Tracing nameko rpc calls

I’ve got code in which a service (X) rpc calls a service (Y). When client © calls X (which then calls Y), Y takes about 6ms to respond, but X doesn’t return to the client for another almost 150ms when the client uses a loop to call X repeatedly. Strangely, if I put a sleep for 100ms between calls, the calls to X return in about 70ms or less.

So I’m trying to figure out how I can find where the delay is. I suspect vanilla rabbitmq or perhaps persistence to disk is getting in the way. This is on a 2x 10 core system with 128GB of ram, so I don’t think it’s a hardware issue.

I also tried cProfiling the calls, but that doesn’t seem to be granular enough. X doesn’t do anything much with the Y data but clean it up and pass it back. I wonder if the size of the data is a factor (though we’re talking 1-2kb tops).

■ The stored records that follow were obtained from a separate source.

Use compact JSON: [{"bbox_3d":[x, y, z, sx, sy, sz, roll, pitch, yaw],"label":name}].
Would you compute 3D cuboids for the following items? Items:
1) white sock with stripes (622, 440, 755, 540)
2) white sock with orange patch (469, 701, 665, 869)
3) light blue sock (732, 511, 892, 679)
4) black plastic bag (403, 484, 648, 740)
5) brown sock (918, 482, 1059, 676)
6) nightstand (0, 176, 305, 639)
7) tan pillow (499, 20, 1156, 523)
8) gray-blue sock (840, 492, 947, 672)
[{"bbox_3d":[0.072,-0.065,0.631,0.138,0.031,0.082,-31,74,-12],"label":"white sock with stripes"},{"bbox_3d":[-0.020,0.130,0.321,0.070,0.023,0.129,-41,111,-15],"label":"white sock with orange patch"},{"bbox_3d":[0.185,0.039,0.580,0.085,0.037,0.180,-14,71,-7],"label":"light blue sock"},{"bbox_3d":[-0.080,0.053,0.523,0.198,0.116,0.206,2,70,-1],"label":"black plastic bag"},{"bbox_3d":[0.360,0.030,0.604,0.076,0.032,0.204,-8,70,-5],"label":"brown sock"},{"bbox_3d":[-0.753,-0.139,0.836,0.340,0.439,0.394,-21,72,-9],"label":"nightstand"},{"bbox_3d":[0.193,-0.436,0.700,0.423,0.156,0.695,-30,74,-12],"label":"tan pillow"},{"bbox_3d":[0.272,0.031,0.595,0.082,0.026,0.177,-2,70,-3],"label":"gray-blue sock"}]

I also mocked up a similar cascading call that just returns a simple string… returns in about 9ms and returns in about 4ms – the X call includes the Y call. So that seems on-par with what I’d expect.

Any thoughts on how to better trace the calls to figure out where the delay is? I’m hoping there is a debug flag that might help to call out some metrics around nameko’s interactions wtih rabbitmq.



I ended up finding the problem. It was a delay in the database call waiting for the DB to become consistent. The issue was found after using the highly technically advanced method of injecting print statements into the code and running it.
Also on a positive note, I learned more about DependencyProviders and how they can be used in the worker lifecycle. So that’s cool!